### JOB ITEM
From the records that follow, give the number of lines that include the word "основе", with no further words.

==================================================

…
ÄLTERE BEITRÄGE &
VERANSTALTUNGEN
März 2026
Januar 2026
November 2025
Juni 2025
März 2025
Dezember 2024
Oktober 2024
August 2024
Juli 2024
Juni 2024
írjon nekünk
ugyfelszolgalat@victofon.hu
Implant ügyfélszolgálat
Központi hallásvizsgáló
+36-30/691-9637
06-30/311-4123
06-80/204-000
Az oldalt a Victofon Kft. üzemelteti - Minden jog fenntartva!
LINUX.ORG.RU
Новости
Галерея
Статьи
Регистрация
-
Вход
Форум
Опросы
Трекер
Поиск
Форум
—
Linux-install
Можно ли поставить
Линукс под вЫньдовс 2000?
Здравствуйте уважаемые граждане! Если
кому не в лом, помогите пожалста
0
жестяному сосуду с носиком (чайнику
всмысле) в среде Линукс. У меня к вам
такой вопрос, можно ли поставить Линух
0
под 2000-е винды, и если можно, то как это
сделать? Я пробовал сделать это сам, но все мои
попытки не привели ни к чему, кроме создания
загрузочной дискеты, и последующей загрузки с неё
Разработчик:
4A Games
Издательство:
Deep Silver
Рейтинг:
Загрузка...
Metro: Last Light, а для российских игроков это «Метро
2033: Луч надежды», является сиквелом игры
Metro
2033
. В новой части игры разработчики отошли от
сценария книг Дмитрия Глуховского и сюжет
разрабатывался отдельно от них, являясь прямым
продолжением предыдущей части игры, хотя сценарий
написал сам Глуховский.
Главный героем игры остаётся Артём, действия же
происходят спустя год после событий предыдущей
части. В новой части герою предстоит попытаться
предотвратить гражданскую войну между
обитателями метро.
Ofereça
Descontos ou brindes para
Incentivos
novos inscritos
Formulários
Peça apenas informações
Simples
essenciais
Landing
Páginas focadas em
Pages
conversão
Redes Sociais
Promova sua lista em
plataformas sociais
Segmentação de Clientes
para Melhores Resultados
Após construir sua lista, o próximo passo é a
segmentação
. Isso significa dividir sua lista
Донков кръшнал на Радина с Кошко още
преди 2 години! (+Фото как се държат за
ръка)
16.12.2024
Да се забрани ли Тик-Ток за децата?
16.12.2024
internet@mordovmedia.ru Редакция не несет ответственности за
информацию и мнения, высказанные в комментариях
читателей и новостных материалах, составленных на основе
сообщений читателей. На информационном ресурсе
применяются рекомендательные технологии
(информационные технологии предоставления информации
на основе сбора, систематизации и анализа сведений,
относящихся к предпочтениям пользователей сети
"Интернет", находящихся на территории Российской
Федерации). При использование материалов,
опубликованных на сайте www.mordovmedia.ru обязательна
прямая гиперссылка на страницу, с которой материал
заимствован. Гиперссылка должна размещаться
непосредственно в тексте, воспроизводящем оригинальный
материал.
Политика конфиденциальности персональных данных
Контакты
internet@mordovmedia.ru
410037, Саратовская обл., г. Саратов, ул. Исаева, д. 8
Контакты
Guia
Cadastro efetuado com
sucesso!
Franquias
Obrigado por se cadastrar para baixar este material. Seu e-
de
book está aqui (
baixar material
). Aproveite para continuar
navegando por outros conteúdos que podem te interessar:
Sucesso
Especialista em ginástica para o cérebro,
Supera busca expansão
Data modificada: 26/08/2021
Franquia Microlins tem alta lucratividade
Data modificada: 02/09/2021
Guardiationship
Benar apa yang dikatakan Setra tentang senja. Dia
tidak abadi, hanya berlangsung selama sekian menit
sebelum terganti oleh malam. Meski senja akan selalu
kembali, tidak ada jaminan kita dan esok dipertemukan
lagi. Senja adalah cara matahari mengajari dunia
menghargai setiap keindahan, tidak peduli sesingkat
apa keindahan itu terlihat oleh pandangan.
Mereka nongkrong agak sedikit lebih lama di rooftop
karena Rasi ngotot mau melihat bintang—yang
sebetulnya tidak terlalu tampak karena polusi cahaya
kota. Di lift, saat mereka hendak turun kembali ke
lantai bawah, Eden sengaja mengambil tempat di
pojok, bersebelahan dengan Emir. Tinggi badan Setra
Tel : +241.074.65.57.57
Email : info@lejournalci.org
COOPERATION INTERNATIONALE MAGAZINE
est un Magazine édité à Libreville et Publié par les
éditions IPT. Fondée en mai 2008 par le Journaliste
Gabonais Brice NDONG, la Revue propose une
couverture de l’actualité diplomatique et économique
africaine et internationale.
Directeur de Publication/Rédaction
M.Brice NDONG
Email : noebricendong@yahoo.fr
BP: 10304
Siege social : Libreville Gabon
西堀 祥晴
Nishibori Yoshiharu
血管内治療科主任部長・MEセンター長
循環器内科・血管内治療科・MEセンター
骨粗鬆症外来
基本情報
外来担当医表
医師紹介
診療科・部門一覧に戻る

==================================================

### EXERCISE OUTPUT
2